Она вдруг резко вскинула руку, папка выскользнула, с шумом упала на пол, раскрылась. Её содержимое веером разлетелось Нике под ноги. Рисунки, карандашные наброски, старые фото. Юная Лиза. Запрокинула голову, смеётся. Молодая Анна… тоже смеётся.
— У меня дороже твоей матери никого в жизни не было! Никого! И если бы не твой отец…
Ника вспыхнула, перебила Анну:
— Папа любил маму! И сейчас её любит!
— Любит? — Анна сухо и зло рассмеялась. — Паша любит только себя. И власть, которая у него в руках. О да, её он тоже любит.
— Да что вы вообще знаете о моём отце?
— Больше, чем кто-либо другой, девочка. Вернее, я думала, что я его знаю. Думала всегда, что Паша Савельев — честный и справедливый…
— Он такой и есть: честный и справедливый.
— Был когда-то. До тех пор, пока его в Совет не выбрали. А как выбрали, так вся честность с него и сошла, как шелуха. Вместе со справедливостью.
Ника почувствовала, как к глазам подступили злые слёзы.

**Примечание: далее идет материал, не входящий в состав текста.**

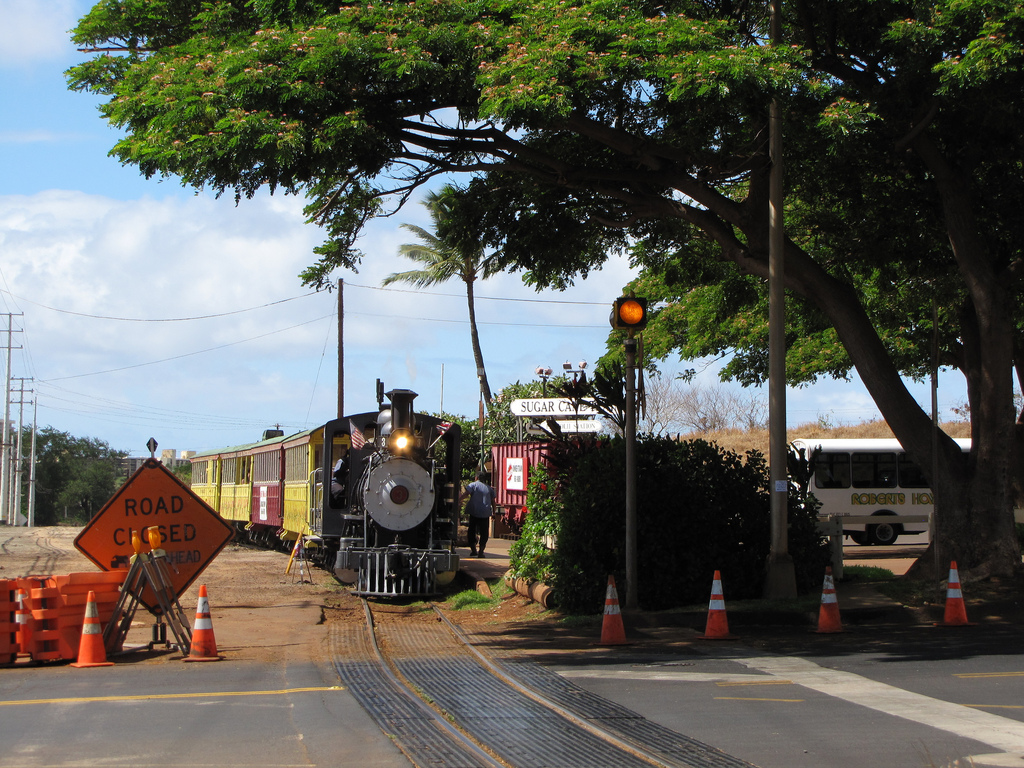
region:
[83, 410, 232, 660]
this is an orange road sign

— Ты знаешь, что твой отец был инициатором закона об эвтаназии? Не просто одним из проголосовавших, а именно инициатором. Паша так хотел усидеть в кресле Совета, что был готов предложить, что угодно. А эти упыри в Совете были только рады. Зачем искать какое-то другое решение, чего-то думать, зачем? Когда можно поступить проще. Мало ресурсов? Так давайте сократим население. Избавимся от самых слабых, самых беззащитных! — Анна говорила с жаром, яростно, напористо. — Паша всё придумал гениально. Его даже не остановило то, что у него родился больной ребёнок. Финальные слушания закона проходили уже после рождения твоего брата. Даже тогда твой отец ещё мог бы остановиться. Всё переиграть. Но он не стал. Он готов был гордо пожертвовать всем: своим ребёнком, своей женой, чтобы все видели, какой он правильный.